A carbon capture and storage (CCS) leader has challenged industry to find a solution to the energy sector’s looming coexistence puzzle.
Andy Lane, BP’s (LON: BP) managing director for the Northern Endurance Partnership (NEP), reinforced quite how “congested” the Southern North Sea is becoming during an event on Wednesday.
But that in itself offers up an “opportunity”, he said, for industry to “develop higher resolution tools” that will allow different energy sources to operate side by side.
Coexistance is becoming a bigger problem for the North Sea, and has already come to a head in certain areas, as various technologies and projects compete for the best spots offshore.
It was an issue that cropped up time and again on the first day of the East of England Energy Group’s (EEEGR) Southern North Sea conference, which got underway in Norwich yesterday.

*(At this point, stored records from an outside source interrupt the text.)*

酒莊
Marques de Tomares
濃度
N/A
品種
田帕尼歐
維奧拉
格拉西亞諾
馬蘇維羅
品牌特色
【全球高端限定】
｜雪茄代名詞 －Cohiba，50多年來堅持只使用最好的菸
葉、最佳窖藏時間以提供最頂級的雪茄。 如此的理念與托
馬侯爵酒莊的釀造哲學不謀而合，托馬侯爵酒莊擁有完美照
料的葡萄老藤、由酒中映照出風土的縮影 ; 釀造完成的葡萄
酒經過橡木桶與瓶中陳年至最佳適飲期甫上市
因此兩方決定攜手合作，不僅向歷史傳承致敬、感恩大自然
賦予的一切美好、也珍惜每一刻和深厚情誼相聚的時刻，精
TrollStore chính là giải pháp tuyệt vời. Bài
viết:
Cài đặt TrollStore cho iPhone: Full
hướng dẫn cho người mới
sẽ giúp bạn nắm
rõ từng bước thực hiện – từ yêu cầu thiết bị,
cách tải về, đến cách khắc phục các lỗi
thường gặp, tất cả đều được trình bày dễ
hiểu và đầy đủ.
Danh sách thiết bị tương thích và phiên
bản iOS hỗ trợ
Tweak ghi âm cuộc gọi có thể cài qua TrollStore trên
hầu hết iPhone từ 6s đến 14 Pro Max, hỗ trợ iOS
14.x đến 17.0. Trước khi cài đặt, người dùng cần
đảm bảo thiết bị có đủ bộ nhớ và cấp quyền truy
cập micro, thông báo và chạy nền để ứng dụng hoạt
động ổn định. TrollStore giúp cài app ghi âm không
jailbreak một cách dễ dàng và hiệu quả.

One panellist, speaking during the offshore wind session earlier in the day, warned “we are literally running out of space” in the basin.

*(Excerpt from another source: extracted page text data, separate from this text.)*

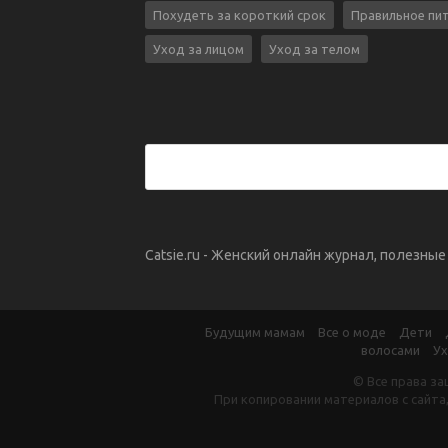
Похудеть за короткий срок
Правильное пи
Уход за лицом
Уход за телом
Catsie.ru - Женский онлайн журнал, полезны
Будущим мамам
Все о моде
Дети
волосами
Ух
© Все права за
При копировании материалов с сайта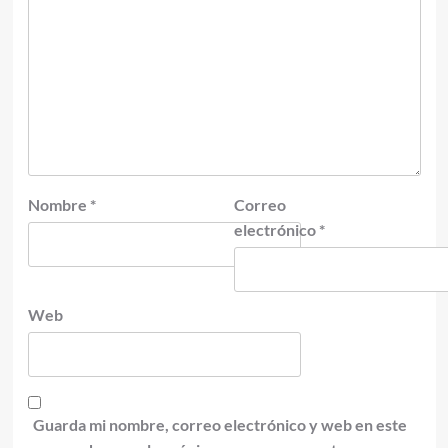
Nombre
*
Correo
electrónico
*
Web
Guarda mi nombre, correo electrónico y web en este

At the moment, the main sticking point is between CCS and wind, with the latter’s turbines creating a barrier to monitoring carbon stores.
Mr Lane said: “Monitoring is very important, particularly for the earliest developments where there’s greater uncertainty and scepticism in the public mind as to what’s going on the questions. We’ve had questions about how we’re going to stop this stuff leaking, so the ability to monitor post-injection and beyond is very important.
“It’s imperative that operators use the best available technology to do that. We can’t afford to be seen to be using lower resolution technology to do that. At the moment, for the reservoir depths that we work on, seismic streamers are the best available technology.
“I do think that that is an opportunity because we have learned in this process that coexistence in the Southern North Sea is complicated – I for one just hadn’t realised how congested the region had got until I ran into some challenges in my part of the world.
“So there is an opportunity for industry to develop higher resolution tools that can be laid on the seabed that would allow or a greater level of coexistence with different seabed users.”
BP v Orsted
It is a problem that BP has an acute interest in solving quickly, not least because the supermajor has lofty CCS and offshore wind ambitions.
The London-listed group is locked in a dispute with Danish renewables developer Orsted over an area of seabed.
Orsted has earmarked the plot for its 180-turbine Hornsea Four wind project in an area of sea around 40 miles off the Yorkshire coast.
But BP needs the space to carry out site investigations of the subsurface Endurance reservoir, eyed for the proposed Net Zero Teesside (NZT) and Zero Carbon Humber (ZCH) CCS initiatives, both of which are under the NEP umbrella.
Both schemes were awarded preliminary licencesmore than ten years ago, at which time it was presumed the advancement of both technologies would overcome any potential issues.